_What you are asked to do:_
When a line of the entries contains "right", please list that line.

_Data provided:_
════════

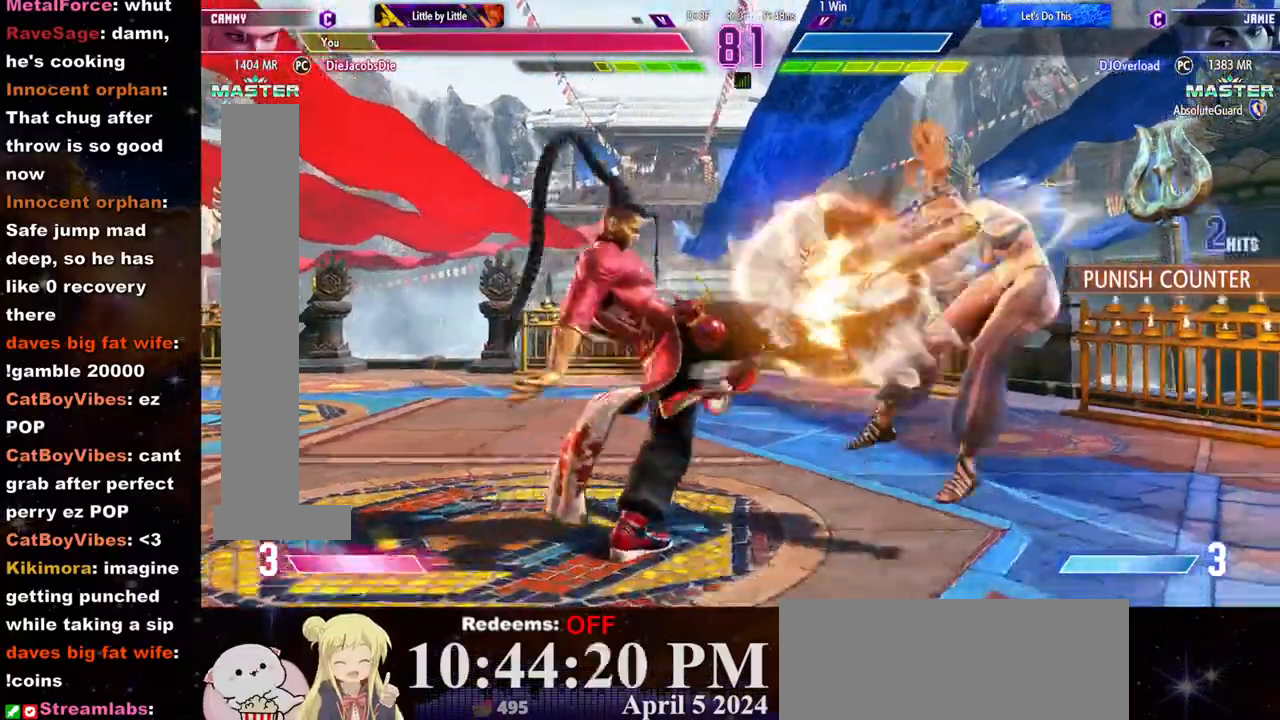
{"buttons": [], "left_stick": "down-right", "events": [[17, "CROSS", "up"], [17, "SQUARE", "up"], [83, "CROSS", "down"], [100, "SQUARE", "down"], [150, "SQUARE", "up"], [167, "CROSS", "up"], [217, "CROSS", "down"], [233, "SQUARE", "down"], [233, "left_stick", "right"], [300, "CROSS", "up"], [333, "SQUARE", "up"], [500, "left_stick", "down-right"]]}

════════

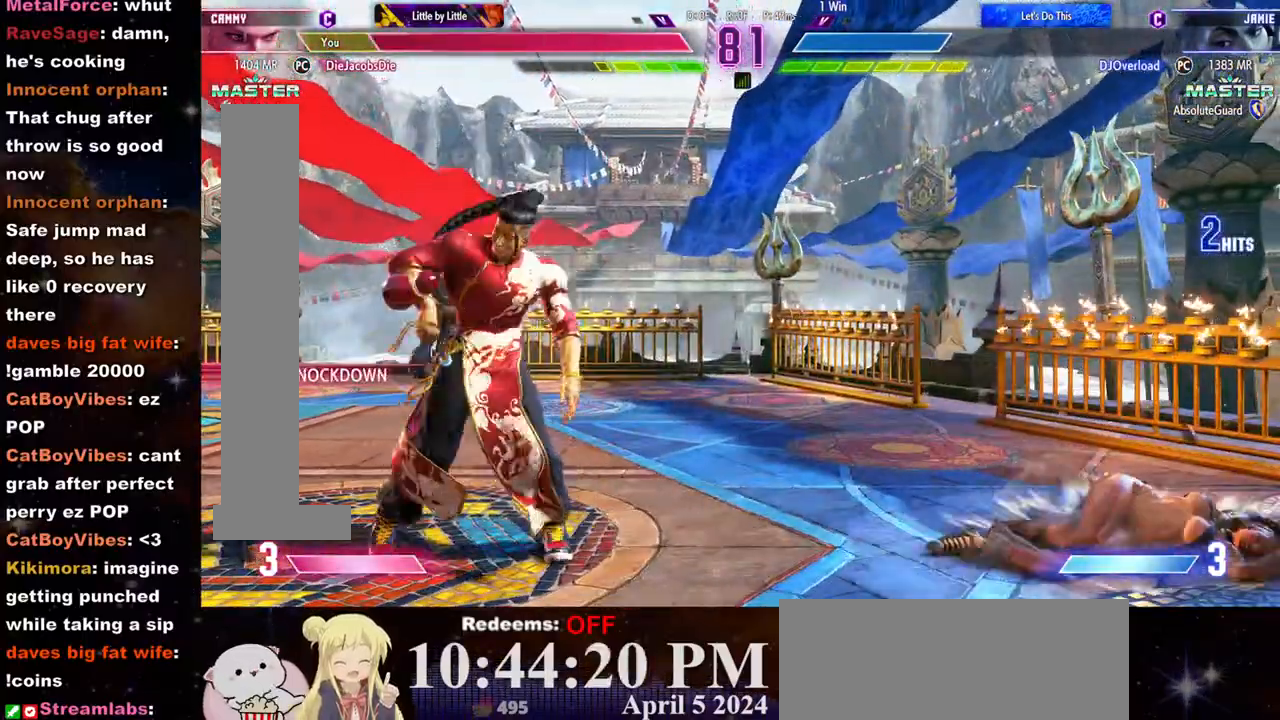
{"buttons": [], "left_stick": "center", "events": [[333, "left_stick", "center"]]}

════════

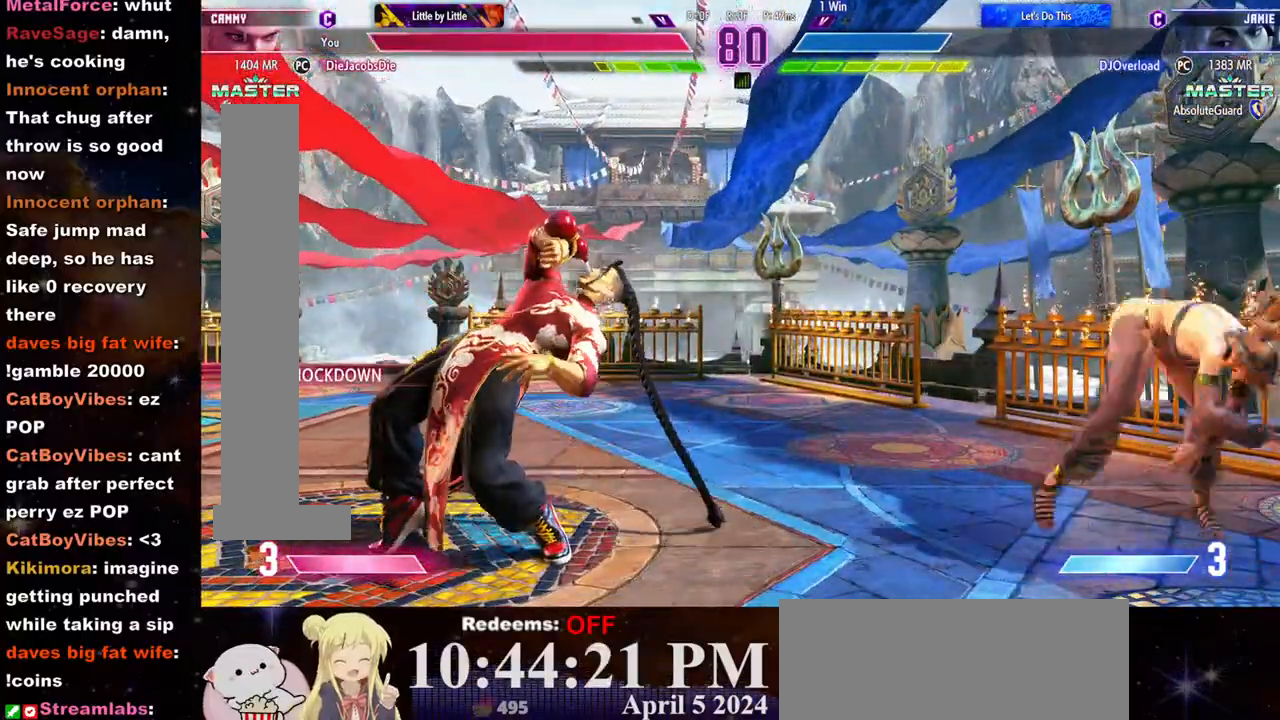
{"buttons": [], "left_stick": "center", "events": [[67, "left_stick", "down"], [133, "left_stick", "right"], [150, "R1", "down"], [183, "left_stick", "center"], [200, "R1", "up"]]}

════════

_Result of this exercise:_
{"buttons": [], "left_stick": "down-right", "events": [[17, "CROSS", "up"], [17, "SQUARE", "up"], [83, "CROSS", "down"], [100, "SQUARE", "down"], [150, "SQUARE", "up"], [167, "CROSS", "up"], [217, "CROSS", "down"], [233, "SQUARE", "down"], [233, "left_stick", "right"], [300, "CROSS", "up"], [333, "SQUARE", "up"], [500, "left_stick", "down-right"]]}
{"buttons": [], "left_stick": "center", "events": [[67, "left_stick", "down"], [133, "left_stick", "right"], [150, "R1", "down"], [183, "left_stick", "center"], [200, "R1", "up"]]}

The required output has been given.